Maybe we could imagine a kind of regularization layer that adds a carrier function to the input of the next layer. This function should not be learnt through backpropagation, but rather through some computation of a proxy for the frequency of the output of the next layer.
But I will write about this later. This blog post is already long enough.
Conclusion / Some key takeaways
The shape of the loss vs. nb of layers curve of a fixed-width MLP depends on the spectral decay of the target function. Pretty obvious when you think about it.
Real world spectral bias might be partly caused by a failure to match the local sampling rate of the input to the local frequency of the target function. I have no evidence for that though.

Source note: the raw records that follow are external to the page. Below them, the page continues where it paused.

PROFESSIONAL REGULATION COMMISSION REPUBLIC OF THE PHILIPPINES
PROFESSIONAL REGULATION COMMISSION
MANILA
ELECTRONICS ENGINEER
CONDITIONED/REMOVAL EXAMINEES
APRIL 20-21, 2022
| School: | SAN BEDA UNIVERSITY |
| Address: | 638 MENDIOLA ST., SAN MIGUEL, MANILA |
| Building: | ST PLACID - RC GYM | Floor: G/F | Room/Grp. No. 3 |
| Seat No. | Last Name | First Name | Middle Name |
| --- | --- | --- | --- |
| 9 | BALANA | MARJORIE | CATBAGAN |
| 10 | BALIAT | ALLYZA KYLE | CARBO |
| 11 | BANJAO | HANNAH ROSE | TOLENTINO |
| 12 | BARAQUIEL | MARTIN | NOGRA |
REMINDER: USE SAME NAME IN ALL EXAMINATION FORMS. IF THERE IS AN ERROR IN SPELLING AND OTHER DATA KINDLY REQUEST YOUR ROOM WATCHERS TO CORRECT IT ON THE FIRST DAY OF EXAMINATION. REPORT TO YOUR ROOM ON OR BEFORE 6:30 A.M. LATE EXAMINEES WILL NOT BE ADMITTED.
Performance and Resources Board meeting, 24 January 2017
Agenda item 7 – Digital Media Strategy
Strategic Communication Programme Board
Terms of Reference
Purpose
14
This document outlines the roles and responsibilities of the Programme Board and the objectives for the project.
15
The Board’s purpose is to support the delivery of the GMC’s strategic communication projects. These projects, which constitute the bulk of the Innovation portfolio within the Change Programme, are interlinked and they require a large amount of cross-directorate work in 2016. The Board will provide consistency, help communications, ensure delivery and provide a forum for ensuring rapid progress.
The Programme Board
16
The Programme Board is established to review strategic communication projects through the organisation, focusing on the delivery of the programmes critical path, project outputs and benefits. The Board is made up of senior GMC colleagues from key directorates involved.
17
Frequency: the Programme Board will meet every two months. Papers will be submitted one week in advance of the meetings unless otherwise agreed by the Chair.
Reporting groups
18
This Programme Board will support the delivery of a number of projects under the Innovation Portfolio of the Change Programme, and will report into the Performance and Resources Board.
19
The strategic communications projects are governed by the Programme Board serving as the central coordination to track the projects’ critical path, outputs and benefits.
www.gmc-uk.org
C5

The observed frequency/amplitude coupling in Deep Neural Nets causes a few interesting phenomenons, including:
A kind of edge bias, where NNs tend to better learn data at the edge of the input domain. This edge bias might keep being a thing even with high-dimensional inputs, depending on the order of the interaction between input components and the distribution of the said input components.

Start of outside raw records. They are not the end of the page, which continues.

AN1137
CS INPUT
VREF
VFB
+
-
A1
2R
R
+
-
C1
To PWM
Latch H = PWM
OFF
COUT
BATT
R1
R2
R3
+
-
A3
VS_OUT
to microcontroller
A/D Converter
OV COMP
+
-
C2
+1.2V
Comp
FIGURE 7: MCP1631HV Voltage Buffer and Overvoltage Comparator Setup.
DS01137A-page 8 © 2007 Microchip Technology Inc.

The fact that you can increase the parameter efficiency of a model just by adding a kind of “carrier function” to the targets (and subtracting it at test time).
It could be interesting to design a kind of regularization layer based on 3.b.
Researching this was nice. I’ve only scratched the surface and probably have reinvented the wheel a lot, but I’ve had fun doing it.
Notes:
Input dim = 1, Output dim = 1, 1 to 6 hidden layers of dim 32 with GELU activation functions, trained for 10,000 epochs on the 50 points with Adam(lr=1e-3, weight_decay=0). Took the loss of the best of 5 runs for each depth.
Code for the random points:
N = 50
x = np.random.uniform(-1, 1, (N, 1))
y = np.random.normal(0, 1, (N, 1))
N = 500
x = np.linspace(-1, 1, N).reshape(-1, 1)
x = np.cbrt(x)
y = np.cos(np.pi * x**3 * 15)
N = 500
x = np.linspace(-1, 1, N).reshape(-1, 1)
y = np.cos(np.pi * x * 15)
We are still in the 1D case
The graph (and note below) illustrate this categorical assertion.
N = 500
decay_rate = -4
x = np.linspace(-1, 1, N).reshape(-1, 1)
y = np.cos(np.pi * x * 15) + 2.71828**(decay_rate*abs(x))*2
(Yes, I could have used math.exp(1))
This is definitely not rigorous. What I’m saying is that the order of the norm used to define the edges should roughly reflect the order of the interaction between input variables. But even if your target function is separable or if the input variables interaction order exactly matches that of the norm you use (eg if you wanted to model the f(x, y, z) = sqrt(x**2 + y**2 + z**2) function), you have no guarantee that the actual transfer function of your trained NN involves interaction of this exact order.
In fact, upon closer study, it seems that this lack of observed interaction comes from a lack of data: you need to have a great deal of data points to figure out the interaction between multiple input variables, and there are only so many genomes you can sequence. So, not the best example I could give actually.
Not sure of the impact of the absolute value here. Not given it too much thought.
input dim = 3,
hidden dim = 32,
LeakyReLU activation,
1 to 3 hidden layers,
output dim = 1,
1e6 data points, sampling rate proportional to frequency.
Oh, and the difference with < 3 layers really is significant, it’s not just a case of “try enough things and at some point you’ll get a significant result”. I’ve done a few training runs with different hidden dims and activations and the same effect can be observed. For example, the results are more impressive with a hidden dim of 64, and seem to remain significant for deeper networks.
Indeed, there are far fewer local minima in high-dimensional spaces: the odds of having a positive second derivative and a null derivative of the loss wrt every dimension become exponentially lower as the number of dimension grows. GIVEN ONLY THAT the partial derivatives are linearly independent from one another, which is not the case because of the deep structure of NN.